Durante el último período del mes de febrero, las condiciones meteorológicas tuvieron una importante influencia sobre la actividad marisquera en la ría de Arousa. Las lluvias persistentes afectan directamente al equilibrio natural del agua, modificando aspectos fundamentales como la salinidad, la turbidez o el aporte de nutrientes al ecosistema marino.
Los bivalvos, como almejas, berberechos o reloj, son especies filtradoras que dependen de las condiciones ambientales para su desarrollo. Cuando se producen episodios prolongados de lluvia, aumenta la entrada de agua dulce a los bancos marisqueros, reduciendo la salinidad de la ría y alterando temporalmente el comportamiento y la actividad de estas especies.

Además, las fuertes precipitaciones pueden provocar un incremento de materia orgánica y sedimentos arrastrados por los ríos hacia el mar. Esto afecta a la claridad del agua y puede influir en la alimentación, enterramiento o movilidad de algunas especies marisqueras.
..........
* _PREGUNTAS DE ESTUDIO_
a: Enumere las especies de bivalvos que se nombran en el texto sobre el marisqueo en la ría de Arousa.
b: Traduzca al inglés esta oración del texto sobre el marisqueo en la ría de Arousa: "Además, las fuertes precipitaciones pueden provocar un incremento de materia orgánica y sedimentos arrastrados por los ríos hacia el mar."
c: Prosiga el texto sobre el marisqueo en la ría de Arousa a partir de su última oración.

* _SECCIÓN DE DATOS_
..........
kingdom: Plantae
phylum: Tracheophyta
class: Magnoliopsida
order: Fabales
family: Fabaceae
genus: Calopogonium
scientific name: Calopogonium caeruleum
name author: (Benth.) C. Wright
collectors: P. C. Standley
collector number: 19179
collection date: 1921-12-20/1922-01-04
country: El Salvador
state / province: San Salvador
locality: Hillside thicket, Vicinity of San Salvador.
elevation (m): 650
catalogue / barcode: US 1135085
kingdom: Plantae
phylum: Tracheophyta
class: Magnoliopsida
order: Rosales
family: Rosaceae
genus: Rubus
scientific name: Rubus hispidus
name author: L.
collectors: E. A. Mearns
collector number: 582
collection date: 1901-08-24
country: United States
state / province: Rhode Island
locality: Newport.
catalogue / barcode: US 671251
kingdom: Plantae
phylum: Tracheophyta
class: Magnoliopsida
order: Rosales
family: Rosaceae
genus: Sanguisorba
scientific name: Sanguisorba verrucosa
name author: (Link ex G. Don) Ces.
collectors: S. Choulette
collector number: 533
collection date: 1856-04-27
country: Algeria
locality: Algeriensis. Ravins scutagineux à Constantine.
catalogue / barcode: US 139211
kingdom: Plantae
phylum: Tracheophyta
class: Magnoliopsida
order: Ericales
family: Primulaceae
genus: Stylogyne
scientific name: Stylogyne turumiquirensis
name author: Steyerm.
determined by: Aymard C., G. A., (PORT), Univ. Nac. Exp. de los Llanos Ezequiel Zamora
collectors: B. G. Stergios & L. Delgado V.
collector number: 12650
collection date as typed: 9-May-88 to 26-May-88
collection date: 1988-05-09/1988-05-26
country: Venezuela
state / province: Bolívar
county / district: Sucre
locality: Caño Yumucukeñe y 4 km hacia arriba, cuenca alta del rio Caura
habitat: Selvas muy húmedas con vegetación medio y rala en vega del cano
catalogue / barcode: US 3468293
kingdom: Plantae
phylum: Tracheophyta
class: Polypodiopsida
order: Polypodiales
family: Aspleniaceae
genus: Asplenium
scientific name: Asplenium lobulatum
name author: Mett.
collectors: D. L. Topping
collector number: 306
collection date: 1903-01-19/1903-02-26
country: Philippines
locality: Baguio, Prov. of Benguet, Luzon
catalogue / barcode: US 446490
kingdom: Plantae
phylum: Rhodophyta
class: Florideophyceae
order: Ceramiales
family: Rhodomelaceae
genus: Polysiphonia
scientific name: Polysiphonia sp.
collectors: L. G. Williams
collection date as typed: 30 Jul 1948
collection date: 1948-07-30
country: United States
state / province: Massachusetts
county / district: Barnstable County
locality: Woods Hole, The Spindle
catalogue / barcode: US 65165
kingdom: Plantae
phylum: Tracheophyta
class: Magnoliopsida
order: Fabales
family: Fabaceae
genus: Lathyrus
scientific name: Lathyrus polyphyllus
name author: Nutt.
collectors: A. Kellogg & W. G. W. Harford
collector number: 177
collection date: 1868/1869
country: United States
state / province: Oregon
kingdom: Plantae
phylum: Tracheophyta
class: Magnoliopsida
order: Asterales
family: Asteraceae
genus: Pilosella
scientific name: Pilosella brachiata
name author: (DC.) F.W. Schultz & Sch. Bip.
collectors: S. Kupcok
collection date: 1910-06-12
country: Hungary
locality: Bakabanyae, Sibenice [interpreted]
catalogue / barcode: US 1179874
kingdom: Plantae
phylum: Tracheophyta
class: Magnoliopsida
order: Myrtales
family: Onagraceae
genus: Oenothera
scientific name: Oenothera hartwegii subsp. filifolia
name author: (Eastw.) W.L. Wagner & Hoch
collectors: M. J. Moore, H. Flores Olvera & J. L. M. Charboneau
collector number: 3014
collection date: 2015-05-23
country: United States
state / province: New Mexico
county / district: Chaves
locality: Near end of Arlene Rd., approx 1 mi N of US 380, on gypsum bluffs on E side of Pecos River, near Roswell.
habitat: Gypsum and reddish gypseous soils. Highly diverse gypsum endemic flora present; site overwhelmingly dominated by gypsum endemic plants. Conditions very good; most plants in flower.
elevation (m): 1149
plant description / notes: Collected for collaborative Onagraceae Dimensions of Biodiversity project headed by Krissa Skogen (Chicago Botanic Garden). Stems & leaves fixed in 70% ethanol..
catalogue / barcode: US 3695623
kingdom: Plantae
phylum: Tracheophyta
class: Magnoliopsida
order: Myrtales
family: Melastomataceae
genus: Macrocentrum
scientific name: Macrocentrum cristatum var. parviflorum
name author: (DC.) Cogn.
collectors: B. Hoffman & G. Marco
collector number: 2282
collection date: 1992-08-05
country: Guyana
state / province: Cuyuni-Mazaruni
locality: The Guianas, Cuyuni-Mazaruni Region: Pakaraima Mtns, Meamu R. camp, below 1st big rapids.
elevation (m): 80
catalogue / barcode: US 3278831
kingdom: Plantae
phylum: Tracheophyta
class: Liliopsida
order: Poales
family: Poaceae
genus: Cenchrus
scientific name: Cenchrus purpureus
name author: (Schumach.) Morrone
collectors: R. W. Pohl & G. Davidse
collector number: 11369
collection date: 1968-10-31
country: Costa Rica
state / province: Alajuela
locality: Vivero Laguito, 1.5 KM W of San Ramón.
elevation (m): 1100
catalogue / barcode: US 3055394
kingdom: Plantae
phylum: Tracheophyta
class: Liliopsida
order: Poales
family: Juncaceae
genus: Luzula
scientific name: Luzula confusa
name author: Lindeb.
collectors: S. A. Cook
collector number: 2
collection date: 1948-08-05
..........
* _RESPUESTAS_
a: Almejas, berberechos y reloj.

b: In addition, heavy rainfall can cause an increase in organic matter and sediment carried by rivers into the sea.

c:
Otro de los aspectos fundamentales en estos periodos es el control sanitario y la calidad del agua. Tras episodios intensos de lluvia, se incrementan los controles y análisis realizados sobre las zonas de producción para garantizar la seguridad alimentaria y asegurar que el producto comercializado cumple todas las garantías sanitarias y de trazabilidad.
La trazabilidad también permite comprender mejor estos procesos. Conocer el origen del producto, su zona de extracción y los controles realizados en cada lote es fundamental para aportar transparencia, seguridad y confianza a las personas consumidoras.
A través de OPP20TRAZABILIDADE, la OPP20 continúa difundiendo información sobre el marisqueo, el funcionamiento de la lonja y los factores ambientales que forman parte de la realidad diaria del sector marinero de A Illa de Arousa. Esta acción está enmarcada en el PPyC 2026 de la OPP20 cofinanciado por la Xunta de Galicia y el FEMPA.